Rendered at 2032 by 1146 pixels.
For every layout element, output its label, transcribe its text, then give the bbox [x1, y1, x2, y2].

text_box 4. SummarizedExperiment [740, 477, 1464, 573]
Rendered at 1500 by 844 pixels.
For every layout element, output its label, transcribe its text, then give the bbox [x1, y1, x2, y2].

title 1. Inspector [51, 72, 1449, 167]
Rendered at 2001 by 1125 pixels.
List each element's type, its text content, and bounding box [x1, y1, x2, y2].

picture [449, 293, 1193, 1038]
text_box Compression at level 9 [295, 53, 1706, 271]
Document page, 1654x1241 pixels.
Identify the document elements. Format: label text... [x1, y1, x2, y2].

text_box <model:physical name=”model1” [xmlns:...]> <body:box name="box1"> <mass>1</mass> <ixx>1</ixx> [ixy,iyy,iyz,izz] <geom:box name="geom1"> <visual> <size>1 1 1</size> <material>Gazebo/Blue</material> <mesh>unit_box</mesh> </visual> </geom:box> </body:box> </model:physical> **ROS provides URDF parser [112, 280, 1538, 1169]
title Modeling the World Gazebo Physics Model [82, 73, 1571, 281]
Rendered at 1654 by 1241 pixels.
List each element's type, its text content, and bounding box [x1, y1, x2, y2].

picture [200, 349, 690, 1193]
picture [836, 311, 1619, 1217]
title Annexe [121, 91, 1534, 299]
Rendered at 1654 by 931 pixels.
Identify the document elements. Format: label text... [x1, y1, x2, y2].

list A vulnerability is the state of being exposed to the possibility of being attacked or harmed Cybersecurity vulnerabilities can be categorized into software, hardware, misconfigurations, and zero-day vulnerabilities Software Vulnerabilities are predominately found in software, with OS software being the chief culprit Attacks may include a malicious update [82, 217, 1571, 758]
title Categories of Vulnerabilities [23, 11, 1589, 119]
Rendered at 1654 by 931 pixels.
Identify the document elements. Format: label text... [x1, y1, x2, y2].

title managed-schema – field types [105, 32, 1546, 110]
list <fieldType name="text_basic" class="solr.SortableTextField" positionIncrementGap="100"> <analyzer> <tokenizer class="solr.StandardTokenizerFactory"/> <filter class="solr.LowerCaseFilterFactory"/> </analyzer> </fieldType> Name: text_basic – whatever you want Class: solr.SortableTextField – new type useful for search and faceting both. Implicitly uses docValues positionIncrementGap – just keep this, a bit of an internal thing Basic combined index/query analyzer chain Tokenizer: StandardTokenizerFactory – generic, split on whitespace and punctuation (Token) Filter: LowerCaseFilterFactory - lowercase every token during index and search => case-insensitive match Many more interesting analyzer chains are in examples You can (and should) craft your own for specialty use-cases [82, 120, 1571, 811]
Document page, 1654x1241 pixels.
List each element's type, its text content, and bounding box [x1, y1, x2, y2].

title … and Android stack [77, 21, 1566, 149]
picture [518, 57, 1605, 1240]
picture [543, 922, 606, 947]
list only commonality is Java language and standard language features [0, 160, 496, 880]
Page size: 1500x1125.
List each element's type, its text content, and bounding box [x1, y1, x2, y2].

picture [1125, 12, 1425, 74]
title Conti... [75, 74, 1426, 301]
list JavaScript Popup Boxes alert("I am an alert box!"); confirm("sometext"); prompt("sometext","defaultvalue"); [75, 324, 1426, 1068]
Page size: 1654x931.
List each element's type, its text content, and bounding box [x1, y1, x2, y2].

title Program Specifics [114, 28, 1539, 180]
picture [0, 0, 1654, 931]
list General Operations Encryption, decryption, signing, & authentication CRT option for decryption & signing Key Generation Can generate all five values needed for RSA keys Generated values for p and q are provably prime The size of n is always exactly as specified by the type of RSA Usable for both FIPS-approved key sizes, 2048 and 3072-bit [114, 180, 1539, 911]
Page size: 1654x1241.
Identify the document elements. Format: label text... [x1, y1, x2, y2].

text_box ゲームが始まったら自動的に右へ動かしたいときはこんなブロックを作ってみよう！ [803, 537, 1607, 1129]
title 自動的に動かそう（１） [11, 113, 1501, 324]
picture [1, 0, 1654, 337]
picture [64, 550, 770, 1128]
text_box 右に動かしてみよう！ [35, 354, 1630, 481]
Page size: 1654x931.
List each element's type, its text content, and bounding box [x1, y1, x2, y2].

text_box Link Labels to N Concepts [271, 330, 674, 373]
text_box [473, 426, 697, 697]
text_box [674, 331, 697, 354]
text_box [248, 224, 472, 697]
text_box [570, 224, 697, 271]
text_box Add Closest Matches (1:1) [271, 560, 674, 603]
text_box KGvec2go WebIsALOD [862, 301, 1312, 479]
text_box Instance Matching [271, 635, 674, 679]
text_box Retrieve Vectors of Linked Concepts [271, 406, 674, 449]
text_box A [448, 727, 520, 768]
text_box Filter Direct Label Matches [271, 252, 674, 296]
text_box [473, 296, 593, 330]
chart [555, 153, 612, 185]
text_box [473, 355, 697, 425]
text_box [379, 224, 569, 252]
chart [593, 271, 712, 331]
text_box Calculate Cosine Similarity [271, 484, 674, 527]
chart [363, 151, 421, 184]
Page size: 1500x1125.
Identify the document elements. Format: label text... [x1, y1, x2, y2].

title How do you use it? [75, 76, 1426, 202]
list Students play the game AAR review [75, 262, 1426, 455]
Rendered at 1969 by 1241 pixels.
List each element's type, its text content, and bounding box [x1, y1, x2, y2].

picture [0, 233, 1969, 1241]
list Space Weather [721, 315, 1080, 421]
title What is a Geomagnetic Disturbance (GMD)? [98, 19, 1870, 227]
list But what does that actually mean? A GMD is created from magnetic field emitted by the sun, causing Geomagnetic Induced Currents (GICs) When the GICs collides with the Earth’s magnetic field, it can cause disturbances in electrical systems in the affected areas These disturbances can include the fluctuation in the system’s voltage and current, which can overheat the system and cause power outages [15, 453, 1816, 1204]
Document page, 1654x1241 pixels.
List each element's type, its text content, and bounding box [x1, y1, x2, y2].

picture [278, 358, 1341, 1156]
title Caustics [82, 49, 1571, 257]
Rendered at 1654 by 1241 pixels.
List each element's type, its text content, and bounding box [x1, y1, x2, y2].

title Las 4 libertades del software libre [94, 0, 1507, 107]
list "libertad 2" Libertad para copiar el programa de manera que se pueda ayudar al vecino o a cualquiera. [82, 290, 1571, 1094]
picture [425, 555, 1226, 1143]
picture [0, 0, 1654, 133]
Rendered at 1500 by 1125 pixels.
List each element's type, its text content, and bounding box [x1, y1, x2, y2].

**EXERCISE REQUIREMENTS**:
Arrange the data from the start through the line that contains "title Categories of" as a two-column CSV with headers input and output, one row per input and its output. Put each value in one quoted field and replace line breaks with spaces.

**FULL SOLUTION**:
input,output
"Rendered at 2032 by 1146 pixels. For every layout element, output its label, transcribe its text, then give the bbox [x1, y1, x2, y2].","text_box 4. SummarizedExperiment [740, 477, 1464, 573]"
"Rendered at 1500 by 844 pixels. For every layout element, output its label, transcribe its text, then give the bbox [x1, y1, x2, y2].","title 1. Inspector [51, 72, 1449, 167]"
"Rendered at 2001 by 1125 pixels. List each element's type, its text content, and bounding box [x1, y1, x2, y2].","picture [449, 293, 1193, 1038] text_box Compression at level 9 [295, 53, 1706, 271]"
"Document page, 1654x1241 pixels. Identify the document elements. Format: label text... [x1, y1, x2, y2].","text_box <model:physical name=”model1” [xmlns:...]> <body:box name=""box1""> <mass>1</mass> <ixx>1</ixx> [ixy,iyy,iyz,izz] <geom:box name=""geom1""> <visual> <size>1 1 1</size> <material>Gazebo/Blue</material> <mesh>unit_box</mesh> </visual> </geom:box> </body:box> </model:physical> **ROS provides URDF parser [112, 280, 1538, 1169] title Modeling the World Gazebo Physics Model [82, 73, 1571, 281]"
"Rendered at 1654 by 1241 pixels. List each element's type, its text content, and bounding box [x1, y1, x2, y2].","picture [200, 349, 690, 1193] picture [836, 311, 1619, 1217] title Annexe [121, 91, 1534, 299]"
"Rendered at 1654 by 931 pixels. Identify the document elements. Format: label text... [x1, y1, x2, y2].","list A vulnerability is the state of being exposed to the possibility of being attacked or harmed Cybersecurity vulnerabilities can be categorized into software, hardware, misconfigurations, and zero-day vulnerabilities Software Vulnerabilities are predominately found in software, with OS software being the chief culprit Attacks may include a malicious update [82, 217, 1571, 758] title Categories of Vulnerabilities [23, 11, 1589, 119]"